The required control bits are shown in yellow.
For this exercise, it is specified that each of the two base channels $\rm B1$ and $\rm B2$ should provide a net data rate of $R_{\rm B} = 64 \ \rm kbit/s$.
It should also be noted that the bit duration $T_{\rm B}$ of the uncoded binary signal simultaneously indicates the symbol duration of the $($modified$)$ AMI code,
- which assigns each binary "$1$" to the voltage level $0 \ \rm V$ and
- alternately represents each binary "$0$" with $+0.75 \ \rm V$ resp. $–0.75 \ \rm V$.
The numerical values in the graphic $($marked in red$)$ indicate an example sequence which is to be converted into voltage levels in subtask (5) according to the modified AMI code.
- Bit number $48$ contains the so-called "$\rm L$ bit.
- This is to be set in subtask (6) in such a way that the signal $s(t)$ becomes DC–free.
Notes:
- This exercise is part of the chapter "ISDN Basic Access".
- The AMI code is described in detail in the chapter "Properties of the AMI code" of the book "Digital Signal Transmission".
- It should also be noted that the first $47$ bits contain exactly $22$ "zeros".
Questions
Solution
(1) In each frame, $16$ bits of the base channels $\rm B1$ and $\rm B2$ are transmitted.

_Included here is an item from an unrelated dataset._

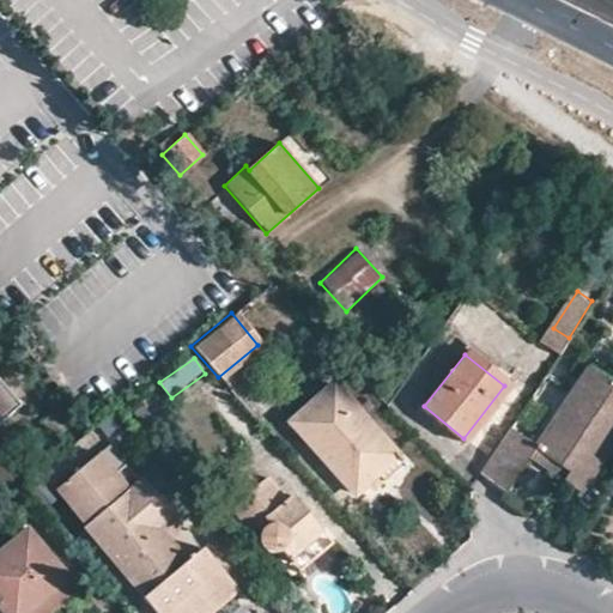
[(562,480),(581,493),(612,442),(612,386),(584,368),(534,445),(569,469),(563,479),(562,480)]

- With the frame duration $T_{\rm R}$, the bit rate $(R_{\rm B} = 64 \ \rm kbit/s)$ of each frame is thus:
- $$R_{\rm B} = \frac{16\,\,{\rm bit}}{T_{\rm R}} \hspace{0.3cm}\Rightarrow \hspace{0.3cm} T_{\rm R} = \frac{16\,\,{\rm bit}}{64 \cdot 10^3\,\,{\rm bit/s}} \hspace{0.15cm}\underline{= 250 \,{\rm µ s}} \hspace{0.05cm}.$$
(2) Thus, the following time duration is available for each of the $48$ bits:
- $$T_{\rm B} = \frac{T_{\rm R}}{48} = \frac{250 \,{\rm µ s}}{48} \hspace{0.15cm}\underline{ = 5.208 \,{\rm µ s}}$$
- Since in (modified) AMI encoding each binary symbol is replaced by a ternary symbol of the same duration, the symbol duration after AMI encoding is also $T_{\rm B}$.
(3) The gross data rate is equal to the reciprocal of the bit duration:
- $$R_{\rm gross} = \frac{1}{T_{\rm B}} \hspace{0.15cm}\underline{= 192 \,{\rm kbit/s}} \hspace{0.05cm}.$$
(4) The number of control bits $\rm (CB)$ is:
- $$N_{\rm CB} = 48 - 2 \cdot 16 -4 \hspace{0.15cm}\underline{= 12} \hspace{0.05cm}.$$
- These are marked in yellow in the graph.
- Thus, the total gross data rate calculated in the last subquestion is composed as follows:
- $$R_{\rm gross} = 2 \cdot {R_{\rm B}} + {R_{\rm D}} + {R_{\rm CB}} = 2 \cdot 64 \,{\rm kbit/s} + 16 \,{\rm kbit/s} + 48 \,{\rm kbit/s} = 192 \,{\rm kbit/s} \hspace{0.05cm}.$$
(5) Note that the first "0" is encoded with positive polarity and all following alternating with $±0.75 \ {\rm V}$:
- $U_{1} = U_{5} = U_{9} = U_{12} =\text{ ...} = +0.75 \ {\rm V},$
- $ U_{2} = U_{7} = U_{10} = U_{13} = \text{ ...} = -0.75 \ {\rm V}$.
It follows further:
- Bit $b_{10} = 0$ is represented by $U_{10} \underline{= -0.75 \ \rm V}$,
- bit $b_{11} = 1$ by $U_{11} \underline{= 0 \ \rm V}$,
- bit $b_{12} = 0$ by $U_{12} \underline{= +0.75 \ \rm V}$.
(6)
- The $\rm L$ bit has the task of keeping the AMI encoded signal $($over all $48$ ternary symbols$)$ DC-free.
- Since the binary symbol "0" has occurred $22$ times $($i.e. $11$ times each the voltage values $+0.75 \ \rm V$ and $-0.75 \ \rm V)$ and correspondingly $27$ times the binary symbol "1" $($voltage value $0 \ \rm V)$, $U_{48}\hspace{0.15cm}\underline{=0 \ \rm V}$ must be set.